そんなことを考えてたら、私にとっての旅の価値とプロダクトを作る意味って似ているのかもしれないと気づきました。
作っているときは、「こんな人がこれを使ったら心地よいかも」と使ってくれる人の生活の理想を想像して没入しながら、材料や形、機能をあれこれ試します。
でも、こには実際に販売する価格が高くなりすぎたら、私が届けたい人に届けられないから、見た目を打倒に落とし込むか機能を削ぐかなどの必要があり、理想との矛盾も生まれます。それを整理して、納得できて届けきる姿まで昇華させる時間も大変だけどやり遂げた時に楽しいんです。
絵に描いた餅ではなく、なるようにしかならないけどでもそれが現実っていう感じが、実際に生きている感じの自然体で無理してない感じに似てていいのかな。

完成したプロダクトは、旅先で偶然見つけた建物や感情みたいに、そこにあるからこそフィクションじゃなくて、生っぽくて、ちょっと雑で、矛盾もあるけどリアル。飾らなさが味わい深くて、嘘がない感じがなんかいいなと思います。

でもものを作っても届けないと伝わらない

どんなに面白く誠実に作ったとしても、知って買ってもらえなければ誰も使ったり飾ったりしてくれません。
だから、興味を持ってもらうために嘘はなく誇張したりファンタジーを入れたりするPRや広告も必要だと考えています。
正直、私にとって作っているときほどワクワクはしないけど、届けなければ評価も感想も分からないし、一方通行の押し付けになってしまう。だからこそ届ける仕事に対しても真摯に取り組むし、リスペクトも持っています。

やっぱり願った人に使ってもらう瞬間が一番楽しい

プロダクトを作ったあとで一番面白いと感じるのは、売れているという事実です。
作ったものが誰かの手に届き、実際に使ってもらって、リピートしてくれたり、誰かに「いいよ」とすすめてもらえる。その連鎖で広がっていく瞬間は、本当にワクワクします。
そこには媚びやコネはなく、見た目・機能・価格のバランスがうまく噛み合ったからこそ生まれる自然な結果です。
便利だと思ってもらえたり、誰かの心にちょっと残ったりする感覚が、嘘や無理のない形で見える瞬間が、私はすごく好きです。
作る喜びはもちろん自分の中にあるけれど、使う人がそこに反応してくれることで、初めて本質と「会話」できた感じがする
その瞬間に、作ることと届けることの意味が重なって、すごく生きてる感覚を味わえるんです。作る喜びは自分の中にあるけれど、使う人が反応してくれることで、初めて本質と「会話」できた感じがします。

プロダクトは旅の道具

私にとってプロダクトって、ただのモノじゃなくて、生の感覚を人に届ける道具だなって思っています。
作ってるときも、届けるときも、旅をしてるみたいな感覚があって、迷ったり悩んだりしながら形にしていく時間がすごく楽しいんです。

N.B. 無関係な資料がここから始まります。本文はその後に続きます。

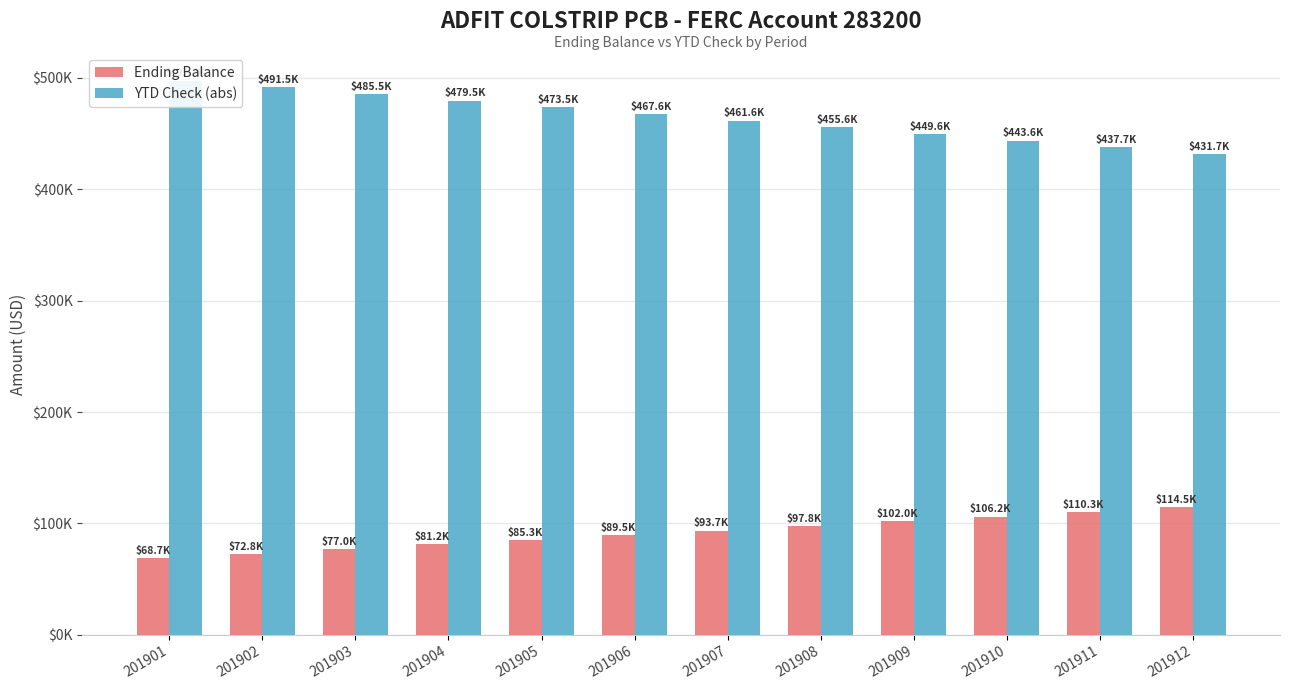

Which category has the highest value in the YTD Check (abs) series?

201901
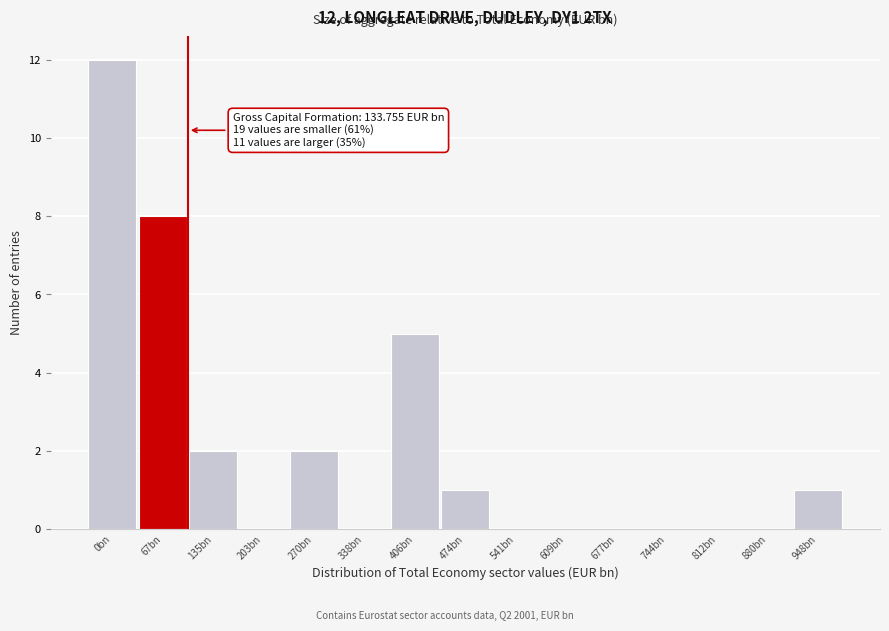

Reading left to right, list all the values displayed in this chart.

0bn=12	67bn=8	135bn=2	203bn=0	270bn=2	338bn=0	406bn=5	474bn=1	541bn=0	609bn=0	677bn=0	744bn=0	812bn=0	880bn=0	948bn=1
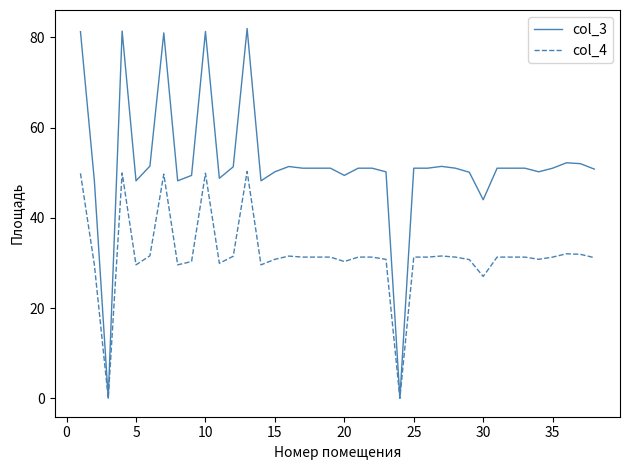

What is the highest value of the col_4 series?

50.3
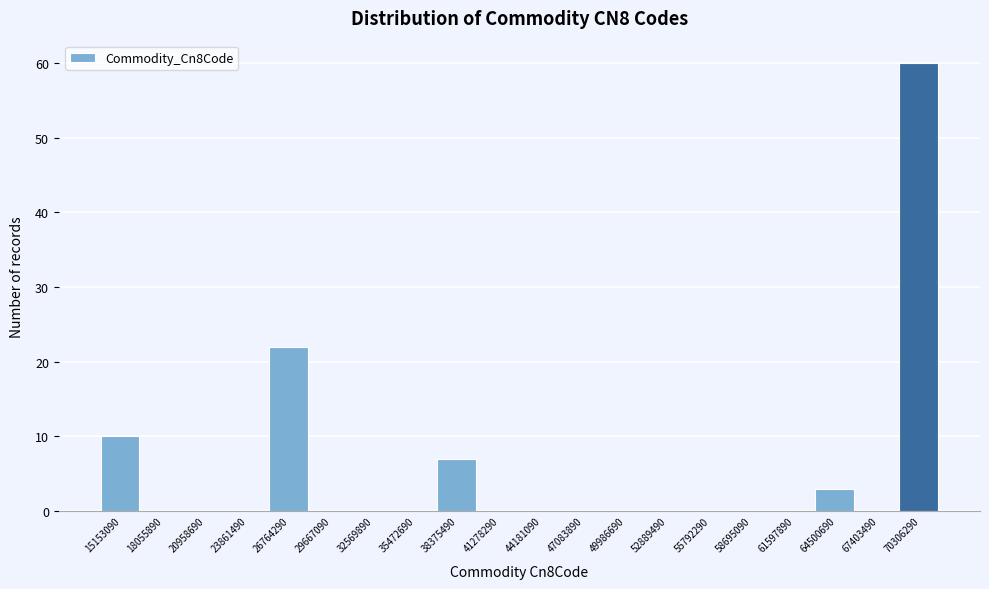

Reading right to left, what are all the values shown in this chart?

70306290=60	67403490=0	64500690=3	61597890=0	58695090=0	55792290=0	52889490=0	49986690=0	47083890=0	44181090=0	41278290=0	38375490=7	35472690=0	32569890=0	29667090=0	26764290=22	23861490=0	20958690=0	18055890=0	15153090=10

完成したものが誰かの生活の中で使われたり、飾られたりしているのを見ると、やっぱり嬉しい。
それがあるから、作る楽しさも届ける意味も両方感じられるんだと思います。


だから、もし「ただきれいなだけじゃなくて、触れて楽しい、生活の中で使いたくなるプロダクト」を一緒に作りたいなって思ってくれる人がいたら、ぜひ一緒にものづくりしたいなあ。